Work to be completed:
Could you reproduce the lines below from the one with "159: (191, 37)" through the one with "181: (110, 65)"? Keep both ends and add nothing.

The input START

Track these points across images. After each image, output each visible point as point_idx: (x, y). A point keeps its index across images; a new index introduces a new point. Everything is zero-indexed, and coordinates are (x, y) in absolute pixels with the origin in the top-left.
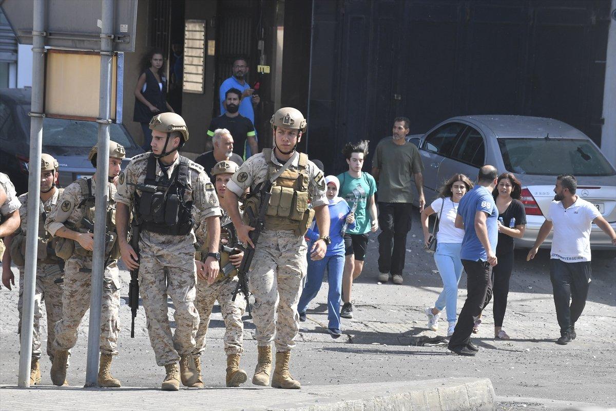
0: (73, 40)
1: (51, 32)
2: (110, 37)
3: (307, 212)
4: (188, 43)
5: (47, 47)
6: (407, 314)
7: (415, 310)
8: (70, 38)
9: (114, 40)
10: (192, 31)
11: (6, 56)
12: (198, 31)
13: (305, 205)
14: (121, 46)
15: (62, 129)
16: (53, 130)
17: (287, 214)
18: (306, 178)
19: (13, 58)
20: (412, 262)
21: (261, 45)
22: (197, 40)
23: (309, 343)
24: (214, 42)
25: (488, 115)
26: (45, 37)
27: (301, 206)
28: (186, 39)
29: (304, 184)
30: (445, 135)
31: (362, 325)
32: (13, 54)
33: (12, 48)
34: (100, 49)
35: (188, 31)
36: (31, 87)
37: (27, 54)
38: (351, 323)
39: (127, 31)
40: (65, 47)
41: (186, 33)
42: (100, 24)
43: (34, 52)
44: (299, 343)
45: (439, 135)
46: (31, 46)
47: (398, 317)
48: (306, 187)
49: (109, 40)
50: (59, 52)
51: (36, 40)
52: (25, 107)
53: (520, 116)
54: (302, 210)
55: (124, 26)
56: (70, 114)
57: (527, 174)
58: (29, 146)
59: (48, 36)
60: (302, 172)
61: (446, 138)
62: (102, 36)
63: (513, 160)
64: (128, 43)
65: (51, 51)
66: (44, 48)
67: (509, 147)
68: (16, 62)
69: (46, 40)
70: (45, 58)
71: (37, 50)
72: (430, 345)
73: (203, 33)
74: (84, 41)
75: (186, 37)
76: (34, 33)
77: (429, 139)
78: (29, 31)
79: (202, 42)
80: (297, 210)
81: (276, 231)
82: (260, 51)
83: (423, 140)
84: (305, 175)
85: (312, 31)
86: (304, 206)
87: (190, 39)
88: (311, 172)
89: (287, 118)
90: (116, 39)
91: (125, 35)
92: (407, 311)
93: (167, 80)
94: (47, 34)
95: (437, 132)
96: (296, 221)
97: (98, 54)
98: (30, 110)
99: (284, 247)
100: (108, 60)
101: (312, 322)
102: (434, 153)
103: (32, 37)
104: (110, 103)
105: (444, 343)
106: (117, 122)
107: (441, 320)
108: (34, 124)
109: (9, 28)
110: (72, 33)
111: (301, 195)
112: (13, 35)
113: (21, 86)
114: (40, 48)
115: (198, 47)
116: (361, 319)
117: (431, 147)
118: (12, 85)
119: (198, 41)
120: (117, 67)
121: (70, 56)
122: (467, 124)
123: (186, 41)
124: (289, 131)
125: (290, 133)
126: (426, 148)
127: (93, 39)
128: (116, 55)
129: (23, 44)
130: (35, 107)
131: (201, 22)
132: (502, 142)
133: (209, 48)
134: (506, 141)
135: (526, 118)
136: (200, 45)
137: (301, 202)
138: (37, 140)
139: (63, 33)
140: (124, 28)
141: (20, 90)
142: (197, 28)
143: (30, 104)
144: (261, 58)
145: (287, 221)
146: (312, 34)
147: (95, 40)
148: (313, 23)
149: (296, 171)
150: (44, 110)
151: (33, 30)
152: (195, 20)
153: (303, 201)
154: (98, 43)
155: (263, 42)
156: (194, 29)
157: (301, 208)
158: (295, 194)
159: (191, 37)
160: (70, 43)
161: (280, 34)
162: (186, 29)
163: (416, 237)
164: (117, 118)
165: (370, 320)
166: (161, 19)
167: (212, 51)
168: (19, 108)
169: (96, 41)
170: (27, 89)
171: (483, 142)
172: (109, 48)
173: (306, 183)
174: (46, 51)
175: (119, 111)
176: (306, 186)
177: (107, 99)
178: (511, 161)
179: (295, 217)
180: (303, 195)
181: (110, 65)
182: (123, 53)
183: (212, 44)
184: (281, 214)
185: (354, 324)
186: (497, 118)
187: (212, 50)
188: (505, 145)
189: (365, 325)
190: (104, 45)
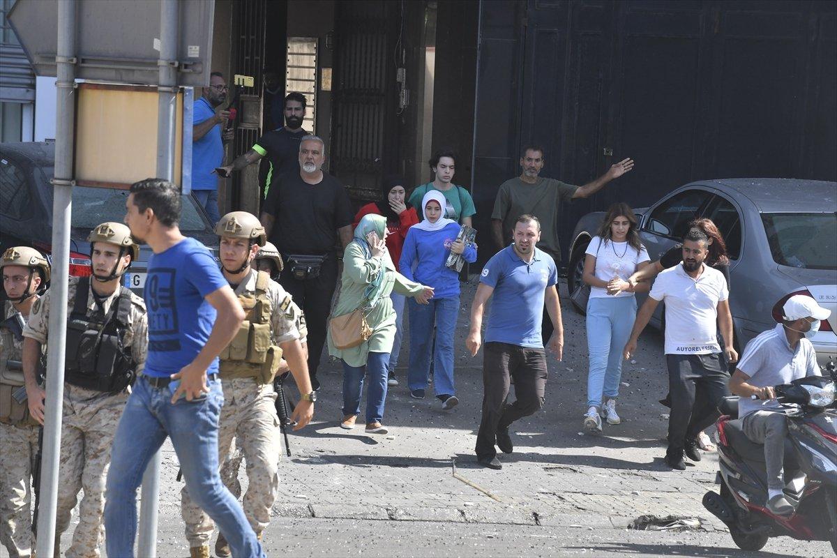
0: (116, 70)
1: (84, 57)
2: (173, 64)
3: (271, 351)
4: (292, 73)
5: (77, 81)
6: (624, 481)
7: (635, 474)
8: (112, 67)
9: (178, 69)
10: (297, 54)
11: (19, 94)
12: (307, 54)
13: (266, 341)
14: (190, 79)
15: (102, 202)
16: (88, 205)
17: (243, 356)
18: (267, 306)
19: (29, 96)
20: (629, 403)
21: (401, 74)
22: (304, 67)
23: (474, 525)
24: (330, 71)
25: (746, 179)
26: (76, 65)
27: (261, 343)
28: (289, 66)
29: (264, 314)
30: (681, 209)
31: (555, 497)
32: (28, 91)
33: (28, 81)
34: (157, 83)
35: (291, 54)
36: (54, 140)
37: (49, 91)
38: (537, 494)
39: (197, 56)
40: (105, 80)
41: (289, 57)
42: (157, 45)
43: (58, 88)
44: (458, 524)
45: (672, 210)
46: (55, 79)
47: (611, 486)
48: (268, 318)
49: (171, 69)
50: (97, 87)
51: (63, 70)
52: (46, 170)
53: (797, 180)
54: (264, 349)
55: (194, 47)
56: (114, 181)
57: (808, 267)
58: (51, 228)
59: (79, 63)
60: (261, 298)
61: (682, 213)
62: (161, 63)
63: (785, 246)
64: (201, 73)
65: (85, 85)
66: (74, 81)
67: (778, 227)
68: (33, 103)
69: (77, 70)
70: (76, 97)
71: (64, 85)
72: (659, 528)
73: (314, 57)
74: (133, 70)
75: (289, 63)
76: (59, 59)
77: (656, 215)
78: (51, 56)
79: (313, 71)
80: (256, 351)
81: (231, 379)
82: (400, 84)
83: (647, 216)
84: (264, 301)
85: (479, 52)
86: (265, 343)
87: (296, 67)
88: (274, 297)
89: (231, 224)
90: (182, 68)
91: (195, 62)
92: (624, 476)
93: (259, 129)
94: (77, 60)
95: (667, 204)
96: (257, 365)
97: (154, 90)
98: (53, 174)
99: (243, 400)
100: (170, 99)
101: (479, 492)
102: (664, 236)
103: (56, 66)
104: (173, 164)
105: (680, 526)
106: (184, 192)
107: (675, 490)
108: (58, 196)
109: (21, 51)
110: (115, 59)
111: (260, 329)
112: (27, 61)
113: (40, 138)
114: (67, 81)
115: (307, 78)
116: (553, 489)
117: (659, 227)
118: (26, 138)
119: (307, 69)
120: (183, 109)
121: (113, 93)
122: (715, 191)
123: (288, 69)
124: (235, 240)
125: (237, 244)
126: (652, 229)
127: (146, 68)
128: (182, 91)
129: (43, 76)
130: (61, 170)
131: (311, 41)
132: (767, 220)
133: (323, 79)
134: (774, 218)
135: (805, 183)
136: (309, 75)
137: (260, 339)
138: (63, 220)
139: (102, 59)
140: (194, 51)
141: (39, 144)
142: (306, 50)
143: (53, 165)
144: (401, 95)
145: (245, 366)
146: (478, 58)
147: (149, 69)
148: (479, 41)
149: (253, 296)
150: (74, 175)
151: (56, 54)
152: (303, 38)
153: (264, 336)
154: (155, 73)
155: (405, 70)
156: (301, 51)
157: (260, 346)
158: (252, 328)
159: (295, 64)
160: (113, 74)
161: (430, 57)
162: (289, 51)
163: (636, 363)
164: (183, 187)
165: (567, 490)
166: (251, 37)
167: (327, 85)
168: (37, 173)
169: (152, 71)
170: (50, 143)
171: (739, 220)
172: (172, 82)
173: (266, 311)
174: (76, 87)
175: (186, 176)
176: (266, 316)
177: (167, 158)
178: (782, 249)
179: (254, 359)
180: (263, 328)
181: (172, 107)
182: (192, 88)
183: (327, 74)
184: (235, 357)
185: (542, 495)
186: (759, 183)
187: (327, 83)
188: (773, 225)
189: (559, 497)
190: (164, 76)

The input END
The input START

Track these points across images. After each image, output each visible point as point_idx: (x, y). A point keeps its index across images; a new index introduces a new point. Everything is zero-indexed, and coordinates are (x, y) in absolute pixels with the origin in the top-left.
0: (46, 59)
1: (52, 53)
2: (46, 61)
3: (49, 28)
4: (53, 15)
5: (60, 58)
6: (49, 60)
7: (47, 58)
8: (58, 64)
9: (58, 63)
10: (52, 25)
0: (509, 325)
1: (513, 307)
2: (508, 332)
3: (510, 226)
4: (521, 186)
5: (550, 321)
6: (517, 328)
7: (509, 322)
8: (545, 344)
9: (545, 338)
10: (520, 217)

The input END

Exercise answer:
159: (191, 37)
160: (70, 43)
161: (280, 34)
162: (186, 29)
163: (416, 237)
164: (117, 118)
165: (370, 320)
166: (161, 19)
167: (212, 51)
168: (19, 108)
169: (96, 41)
170: (27, 89)
171: (483, 142)
172: (109, 48)
173: (306, 183)
174: (46, 51)
175: (119, 111)
176: (306, 186)
177: (107, 99)
178: (511, 161)
179: (295, 217)
180: (303, 195)
181: (110, 65)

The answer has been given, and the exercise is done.